長に案内されて街に行くのも水霊門と同じだった。ただ目に飛び込んで来た土霊の街の姿は、水霊の街とは大分様相が違っている。
あっちは徹底的に美しさを追求しているイメージだったが、こちらはもっと荒々しい。そもそも、基本が洞窟だった。
高い天井からは巨大な鍾乳石が無数に垂れ下がり、凄い迫力がある。地面からは色とりどりの水晶みたいな結晶が乱雑に生え、まるで水晶の森のようだった。階段や通路は水晶の森を縫うように作られ、水晶の隙間に石の建物が作られている。光源も淡く光る水晶たちだ。
水霊の街と共通するのは、一目見ただけで心を奪われてしまう美しさだろう。水霊の街は計画された美しさ、こちらは自然の美しさの違いはあるけどな。
「すっげー」
「ムッムー!」
「なんでお前が胸を張る」
オルトが俺の呟きを聞いて、何故かドヤ顔だ。いや、仲間が作ったんだろうが、お前が作ったわけじゃないだろうに。
「ようこそ土霊の街へ。楽しんで行ってね」
ノームの長と別れた俺たちは、そのまま町を見学していった。オルトにそっくりなノームたちが至る所にいて、ムームーと談笑? したり、作業をしたりしている。これは天国じゃね? 慣れてる俺でさえこうなんだから、オルトのファンがここを見たら鼻血を噴いて倒れちゃうかもな。

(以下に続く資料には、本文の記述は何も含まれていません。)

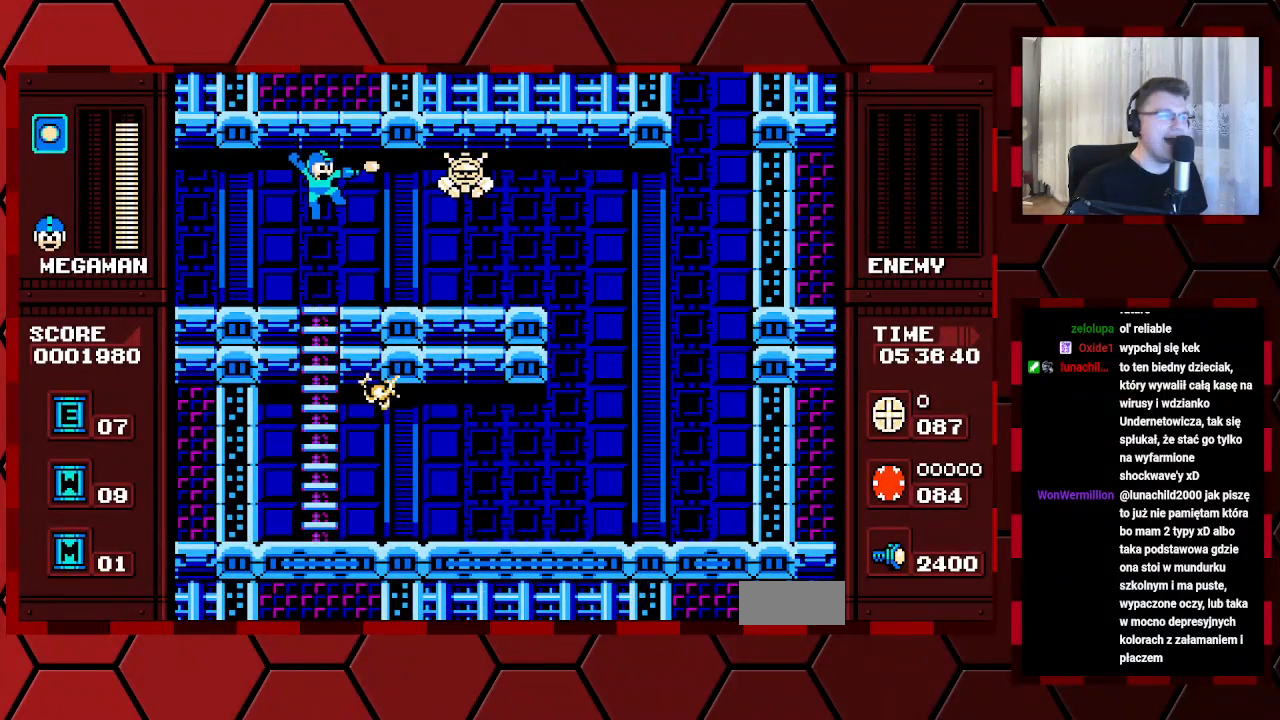
{"buttons": [], "events": []}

ウキウキしながら街を回ってみると、店の種類はほぼ一緒だ。ただ、魚屋の代わりに鉱石屋があった。なんと、鉄鉱石が売ってる。確かレアな素材だったはずだ。いや、あれから時間が経過してるし、もう違うのか? でも、見向きもされなくなっているわけではないだろう。これは良い情報だ。
あと、販売しているホームオブジェクトもかなり違っている。水霊の街ではスプリンクラー、井戸、水耕用のプール、浄化の泉が売っていたが、この店の商品で畑に設置できるのは4種類だった。
腐葉土を生み出す腐葉土箱。畑の品質上限を上昇させるミミズが入っているというワームボックス。地下に設置する遮光畑。下級の鉱石が自動生成されるホームマイン。
どれも非常に面白いんだが、俺の手持ちでは買えない物ばかりだった。前2つが3万G。畑が4万、ホームマインは6万Gもするのだ。本当に残念である。まあ、精霊門の情報をアリッサさんに売ればそれなりの値段で買い取ってくれるだろうし、1つくらいは買えるだろう。もしかしたら2つ買えちゃうかもしれない。
「じゃあ、軽くダンジョンを確認しに行くか」
杖は弱いが脱出の玉はあるし、どうにかなるだろう。あ、ダンジョン突入の前にスキルスクロールを使っておこう。
「どんなスキルがもらえるか――。ふむ、宝石発見? 聞いたことないスキルだな」
採掘系だろうか。ちょっと調べてみると、βでこのスキルをゲットしたプレイヤーが居たらしい。所持していると、採掘などの際に低確率で宝石系アイテムが入手できるというパッシブスキルだ。確率も非常に低いため、あまり利用価値はないスキルらしい。でも、長い目で見たらお得なスキルではなかろうか? 俺は採掘をするつもりだし、その内発動するだろう。期待して待つとしようかな。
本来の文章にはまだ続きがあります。